Due to the sudden shift in market expectations towards the approval of a US Ethereum spot ETF, there has been a significant increase in open interest contracts for Ethereum (ETH) futures. According to data from Coinglass, the total network open interest contracts for ETH futures have risen by 25% in the past 24 hours, reaching a record high of $14.6 billion. The previous peak was set on March 15th this year at $13.2 billion.
Source:
Coinglass
The data shows that the open interest contracts for Ethereum on Binance amount to $5.5 billion, while Bybit has approximately $3.1 billion. However, when calculated in terms of ETH, the total network open interest contracts for ETH futures currently stand at around 3.84 million ETH, still far from the peak of 5 million ETH set in October 2022.
According to TradingView data, Ethereum started a bullish trend from around 3:00 AM on Tuesday, rising from around $3,150 to nearly $3,700, a 16% increase. With the surge in Ethereum’s price, the total amount of liquidated contracts in the past 24 hours has reached nearly $325 million, with approximately 77,000 people being liquidated. Among them, short positions worth around $264 million were liquidated.
Source:
Coinglass
Eric Balchunas, a senior ETF analyst at Bloomberg, stated earlier today on the X platform that he and another Bloomberg analyst, James Seyffart, have increased the probability of the US Securities and Exchange Commission (SEC) approving an Ethereum spot ETF from 25% to 75%. Meanwhile, according to reports from the media outlet CoinDesk, the SEC has requested potential exchanges seeking to list tradable Ethereum spot ETFs to expedite the update of their 19b-4 filings, indicating an attempt by the regulatory agency to accelerate the process.

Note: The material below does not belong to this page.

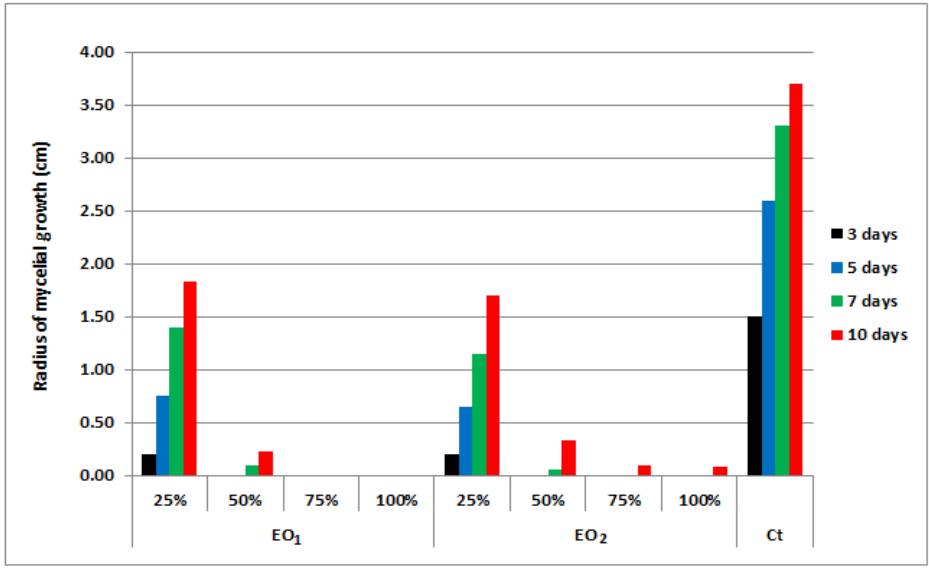
Figure 6. Basil essential oils (EOs) evaluation against the pathogen R. solani on CGA medium, tested at different concentrations.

The regulatory agency is scheduled to make a decision on VanEck’s Ethereum spot ETF on May 23rd (Thursday). According to previous reports from Zombit, Nate Geraci, the President of ETF Store, stated yesterday that the SEC must approve both 19b-4s (rule changes) and S-1 (registration statements) for an ETF to be truly listed. However, based on the SEC’s involvement in Ethereum ETFs, the agency may choose to approve 19b-4s first and then slow down the approval process for S-1 (especially considering the lack of involvement).